Besinnung auf das eigentliche Erbe.
Anfang April feierte das Annaberger Eduard-von-Winterstein-Theater sein 120jähriges Bestehen. Allein im Andenken an diesen unvergessenen Mimen der Theatergeschichte liegt eine große Verpflichtung. Anläßlich des Jubiläums haben die Theaterleitung und das Ensemble der Erzgebirgsstadt solche erweitert. Mit der Aufführung der Oper „Der Löwe von Venedig“ hat nach langer Zeit ein Annaberger den gebührenden Platz in seiner Heimatstadt gefunden: Heinrich Köselitz. Zu seiner besseren „Vermarktung“ hat ihm dazumal sein Lehrer und Freund, der Philosoph Friedrich Nietzsche, den Künstlernamen Peter Gast empfohlen. Gast übersetzte das Libretto „Die heimliche Ehe“ von Giovanni Bertati neu und schuf dazu eine eingängige Musik.
Von Frieder Krause
Opernkenner werden mit der „Heimlichen Ehe“ sofort Domenico Cimarosa in Verbindung bringen. Gast gab ihr mit dem „Löwen“ eine neue Version und mit dem Verwechslung ausschließenden Titel höhere Attraktivität. Allerdings ist ein Löwe außer der Sinnbildlichkeit zu Venedig schwer zu sichten. Zu vertraut ist die Story vom reichen Kaufmann Geronimo, der seine Töchter unter eine adlige Haube bringen möchte. Allerdings konnte er nicht ahnen, dass die jüngere Carolina bereits mit seinem Buchhalter Paolino verheiratet ist. So ist Raum für Mißverständnisse gegeben, die zum guten Schluss auf die notgedrungene Akzeptanz dieser Ehe und der erstrebten Haube für die ältere Elisetta hinauslaufen.
Friedrich Nitzsche sah in Peter Gast einen neuen Mozart und den Überwinder Wagners. Angesichts der schwungvollen, wohlklingenden Musik kann man dies bejahen. Dennoch kann diese komische Oper Anstriche zum Musikdramatiker Wagner nicht verleugnen. Denn anders als in anderen Vertretern ihres Genres kennt sie nur gesungenes, kein gesprochenes Wort. Das dürfte es ihr im Repertoirebetrieb nicht leicht machen.
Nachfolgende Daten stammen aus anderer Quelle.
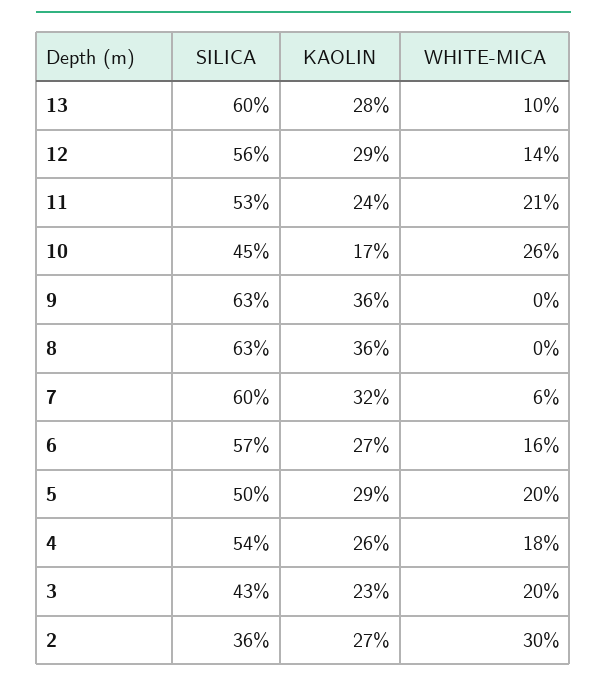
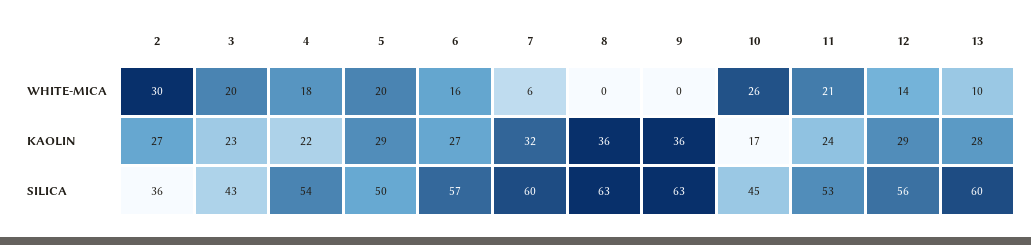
KAOLIN, 4: 26 -> 22

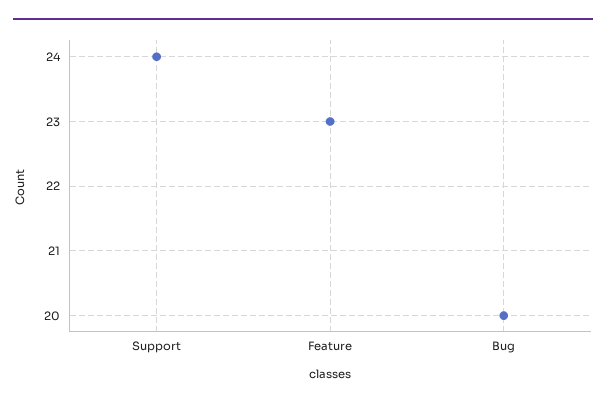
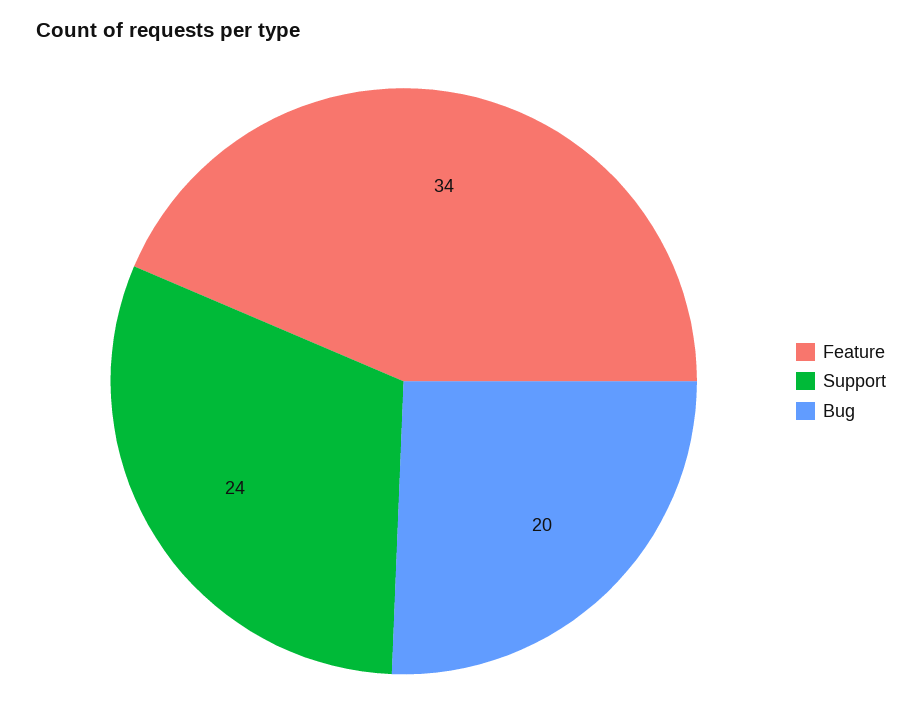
Feature: 23 -> 34

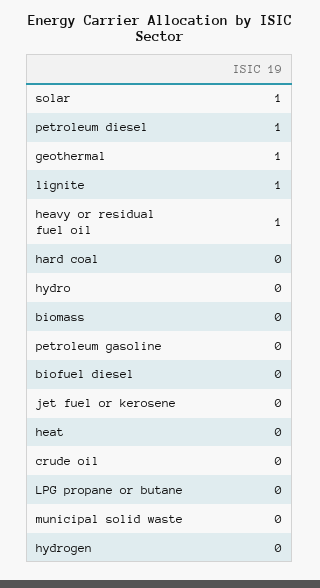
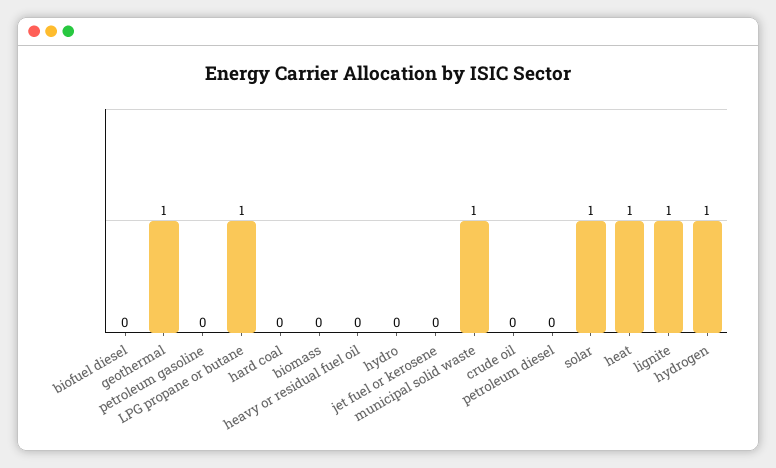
petroleum diesel: 1 -> 0
heavy or residual fuel oil: 1 -> 0
heat: 0 -> 1
LPG propane or butane: 0 -> 1
municipal solid waste: 0 -> 1
hydrogen: 0 -> 1

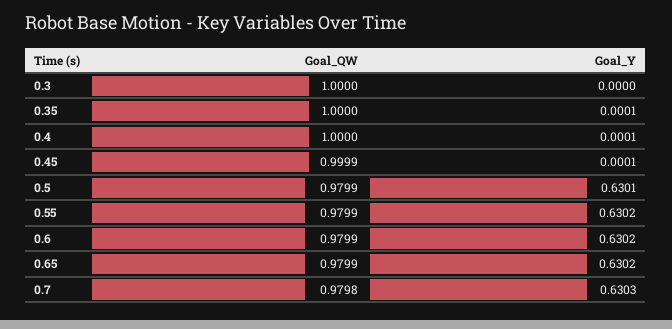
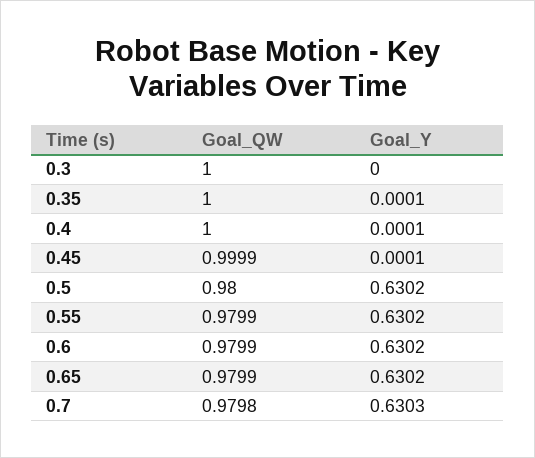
Goal_QW, 0.5: 0.9799 -> 0.98
Goal_Y, 0.5: 0.6301 -> 0.6302

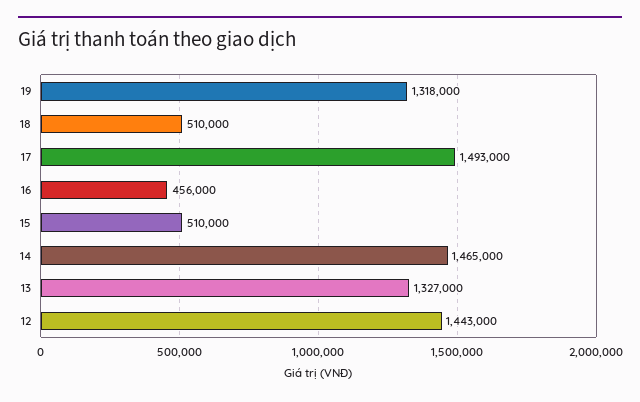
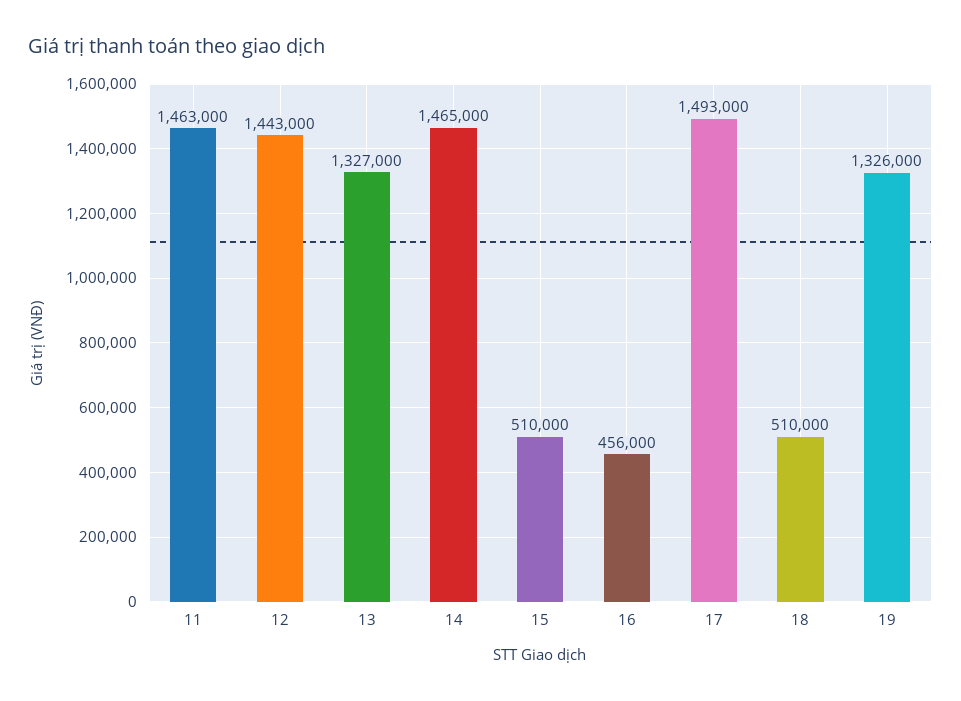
19: 1318000 -> 1326000
11: none -> 1463000

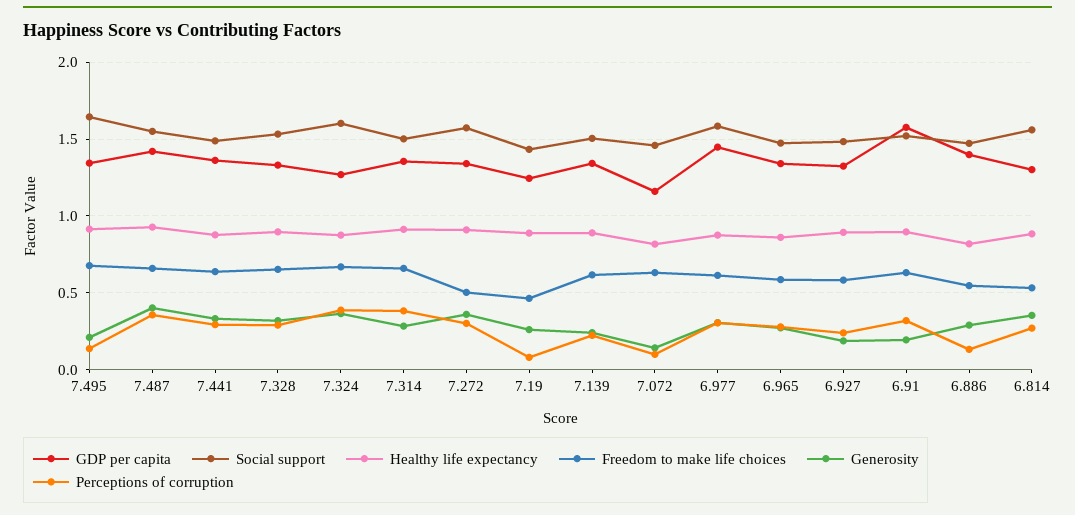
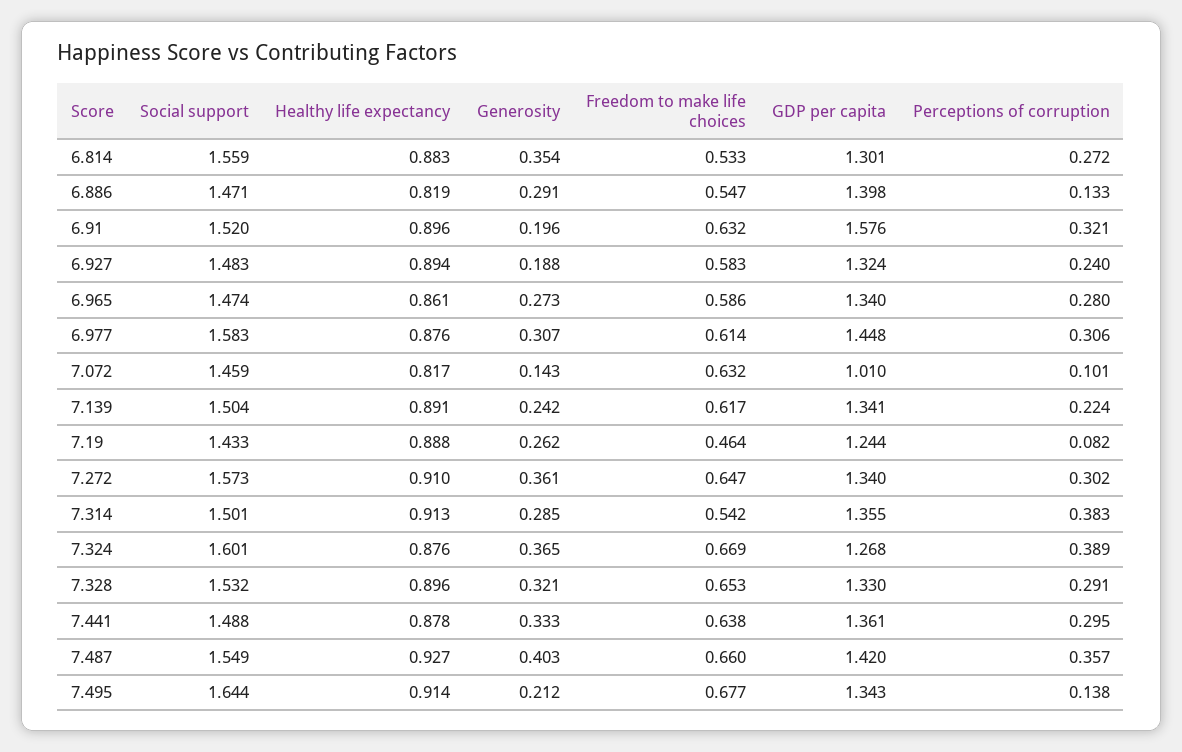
Freedom to make life choices, 7.314: 0.65 -> 0.542
Freedom to make life choices, 7.272: 0.5 -> 0.647
GDP per capita, 7.072: 1.15 -> 1.01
Es sei denn, sie wird mit so viel Liebe und Spielfreude wie in Annaberg umgesetzt.
Regisseurin Tamara Korber und Dramaturg Dr. Ingolf Huhn, der den Besuchern ein sehr informatives Programmheft zur Verfügung stellt, sparen nichts aus, was man schlichtweg mit Venedig in Verbindung bringt. Im praktikablen Bühnenbild Robert Schrags, das aufsteigend zentral zur Lagune und der Stadtsilhouette führt, begegnet man keifenden „Weibern“, mafiosen Typen, italienischen Genusswelten und natürlich den Gondeln. Intensiv hat Korber mit ihren Darstellern gearbeitet, die mit vielfältigen mimischen Mitteln die Typen der Handlung charakterisieren. Sei es der geschäftstüchtige Geronimo (László Varga), die um ihre Liebe besorgten Carolina (Madelaine Vogt) und Paolino (Frank Unger), der etwas eitle und in die Falsche verliebte Graf Robinson (Jason-Nandor Tomory) oder die herrlich skurile Elisetta (Bettina Grothkopf) und nicht minder Fidalma (Therese Fauser). Diese Leichtigkeit des Spiels ist auch dem kleinen Chor zu eigen.
Das Annaberger Theater hat für diese Produktion seine ersten Kräfte der jeweiligen Stimmfächer aufgeboten. So hat man Freude an tenoraler Strahlkraft (Unger), tiefen Basslagen (Varga), jugendlich vollem Bariton (Tomory) und gepflegter Altstimme (Fauser). Bettina Grothkopf vermag es, Leichtigkeit mit Dramatischen eines Soprans zu verbinden. Lediglich dem wohlklingend fließenden Sopran von Madelaine Vogt wäre hier mehr Textverständlichkeit zu wünschen.
Die Erzgebirgische Philharmonie Aue unter GMD Naoshi Takahashi ließ bereits in der Ouvertüre keinen Zweifel daran, mit welch hohem Anspruch man sich des musikalischen Erbes annimmt. Seine Reife bewies der Klangkörper zwei Tage später nach der von mir besuchten Vorstellung in einem Richard-Wagner-Festkonzert. Es bestätigte mit den Solisten Grothkopf, Unger, Tomory, Varga die von mir bereits öfter konstatierte Leistungsstärke dieses Theaterensembles.